BERT Tokenizer Extended for Dhivehi

This is a BertTokenizerFast built by extending the original bert-base-multilingual-cased with a large Dhivehi corpus. It retains full compatibility with English and other languages while adding wordpiece-level support for Dhivehi script.

How to Use

from transformers import BertTokenizerFast

tokenizer = BertTokenizerFast.from_pretrained("alakxender/bert-dhivehi-tokenizer-extended")

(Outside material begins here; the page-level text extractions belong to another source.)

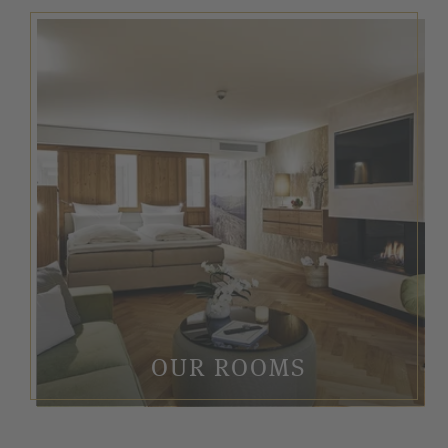
OUR ROOMS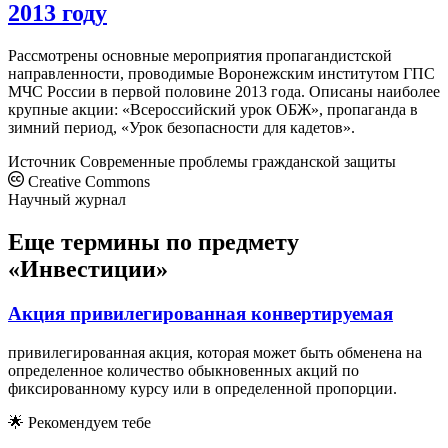
2013 году
Рассмотрены основные мероприятия пропагандистской
направленности, проводимые Воронежским институтом ГПС
МЧС России в первой половине 2013 года. Описаны наиболее
крупные акции: «Всероссийский урок ОБЖ», пропаганда в
зимний период, «Урок безопасности для кадетов».
Источник
Современные проблемы гражданской защиты
Creative Commons
Научный журнал
Еще термины по предмету
«Инвестиции»
Акция привилегированная конвертируемая
привилегированная акция, которая может быть обменена на
определенное количество обыкновенных акций по
фиксированному курсу или в определенной пропорции.
🌟
Рекомендуем тебе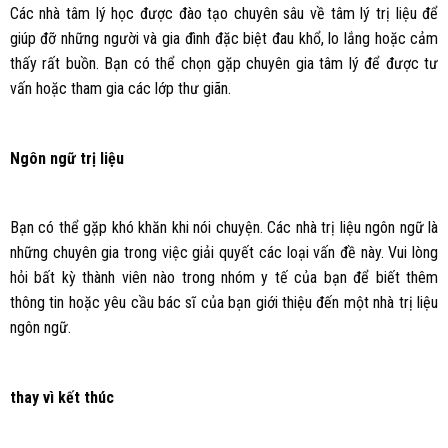
Các nhà tâm lý học được đào tạo chuyên sâu về tâm lý trị liệu để
giúp đỡ những người và gia đình đặc biệt đau khổ, lo lắng hoặc cảm
thấy rất buồn. Bạn có thể chọn gặp chuyên gia tâm lý để được tư
vấn hoặc tham gia các lớp thư giãn.
Ngôn ngữ trị liệu
Bạn có thể gặp khó khăn khi nói chuyện. Các nhà trị liệu ngôn ngữ là
những chuyên gia trong việc giải quyết các loại vấn đề này. Vui lòng
hỏi bất kỳ thành viên nào trong nhóm y tế của bạn để biết thêm
thông tin hoặc yêu cầu bác sĩ của bạn giới thiệu đến một nhà trị liệu
ngôn ngữ.
thay vì kết thúc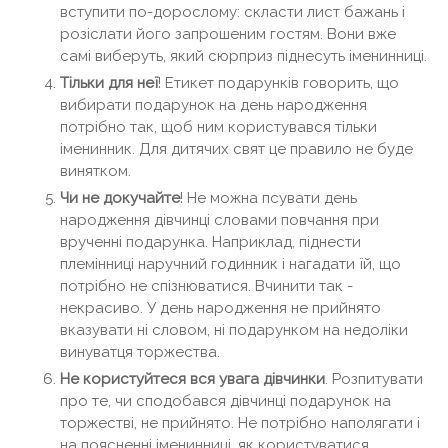
вступити по-дорослому: скласти лист бажань і
розіслати його запрошеним гостям. Вони вже
самі виберуть, який сюрприз піднесуть іменинниці.
Тільки для неї
! Етикет подарунків говорить, що
вибирати подарунок на день народження
потрібно так, щоб ним користувався тільки
іменинник. Для дитячих свят це правило не буде
винятком.
Чи не докучайте
! Не можна псувати день
народження дівчинці словами повчання при
врученні подарунка. Наприклад, піднести
племінниці наручний годинник і нагадати їй, що
потрібно не спізнюватися. Вчинити так -
некрасиво. У день народження не прийнято
вказувати ні словом, ні подарунком на недоліки
винуватця торжества.
Не користуйтеся вся увага дівчинки
. Розпитувати
про те, чи сподобався дівчинці подарунок на
торжестві, не прийнято. Не потрібно наполягати і
на поясненні іменинниці, як користуватися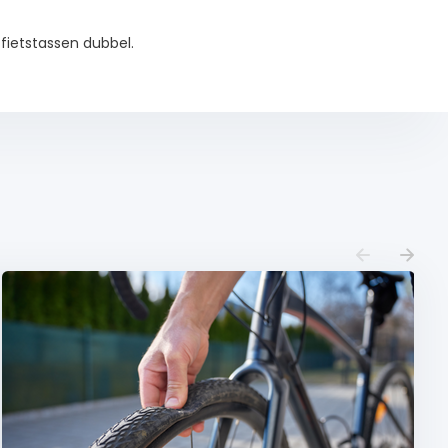
fietstassen dubbel.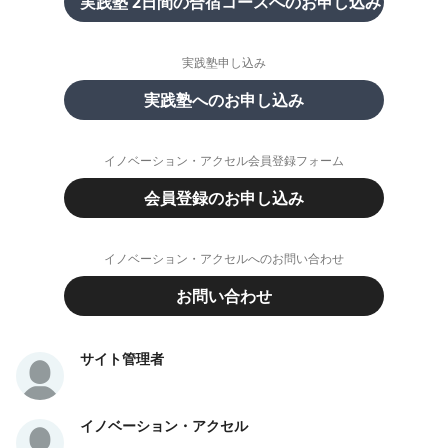
実践塾 2日間の合宿コースへのお申し込み
実践塾申し込み
実践塾へのお申し込み
イノベーション・アクセル会員登録フォーム
会員登録のお申し込み
イノベーション・アクセルへのお問い合わせ
お問い合わせ
サイト管理者
イノベーション・アクセル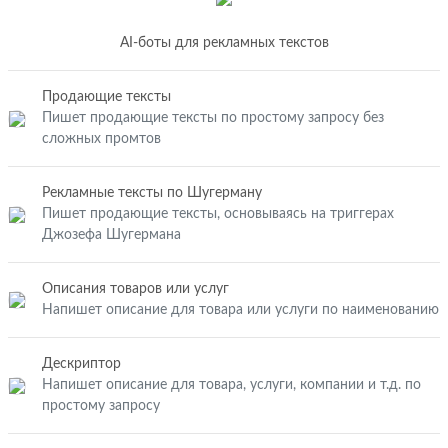
AI-боты для рекламных текстов
Продающие тексты
Пишет продающие тексты по простому запросу без
сложных промтов
Рекламные тексты по Шугерману
Пишет продающие тексты, основываясь на триггерах
Джозефа Шугермана
Описания товаров или услуг
Напишет описание для товара или услуги по наименованию
Дескриптор
Напишет описание для товара, услуги, компании и т.д. по
простому запросу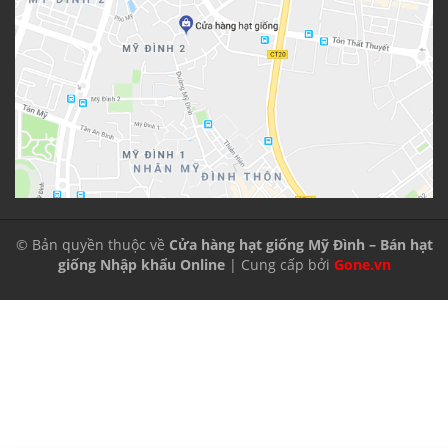
© Bản quyền thuộc về
Cửa hàng hạt giống Mỹ Đình – Bán hạt
giống Nhập khẩu Online
| Cung cấp bởi
Gone.vn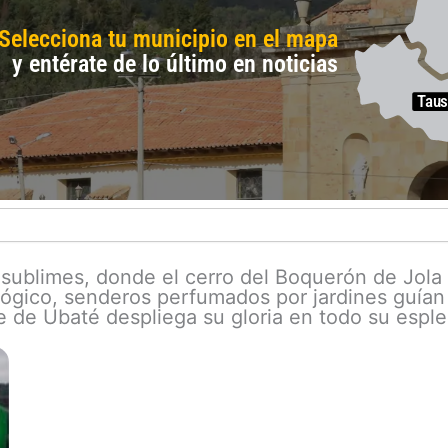
Selecciona tu municipio en el mapa
y entérate de lo último en noticias
Taus
 sublimes, donde el cerro del Boquerón de Jola 
lógico, senderos perfumados por jardines guían
le de Ubaté despliega su gloria en todo su esple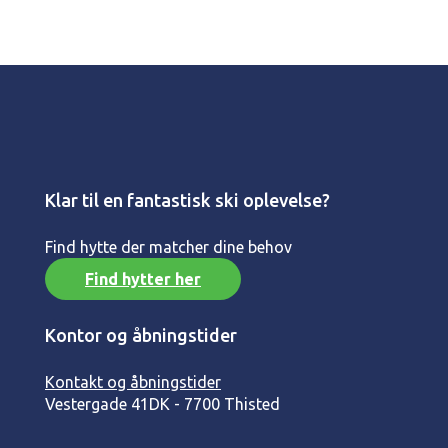
Klar til en fantastisk ski oplevelse?
Find hytte der matcher dine behov
Find hytter her
Kontor og åbningstider
Kontakt og åbningstider
Vestergade 41
DK - 7700 Thisted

text = "ދިވެހި މަޅި ރޯކުރަނީ The quick brown fox"
tokens = tokenizer.tokenize(text)
print(tokens)

Output:

['ދިވެހި', 'މަޅި', 'ރޯ', '##ކުރަނީ', 'The', 'quick', 'brown', 'f', '##ox']

Tokenizer Details

Base model: bert-base-multilingual-cased
Type: BertTokenizerFast
Vocab size: 150,000
Trained on: Cleaned Dhivehi monolingual corpus
Special tokens: [PAD], [UNK], [CLS], [SEP], [MASK]

Tokenization Comparison

Language	Stock BERT	Extended Tokenizer
English	Perfect	Perfect
Dhivehi	UNKs	Full Coverage

Clean Vocabulary

All tokens added are frequent (min freq ≥ 5), unused English tokens are preserved to avoid collisions.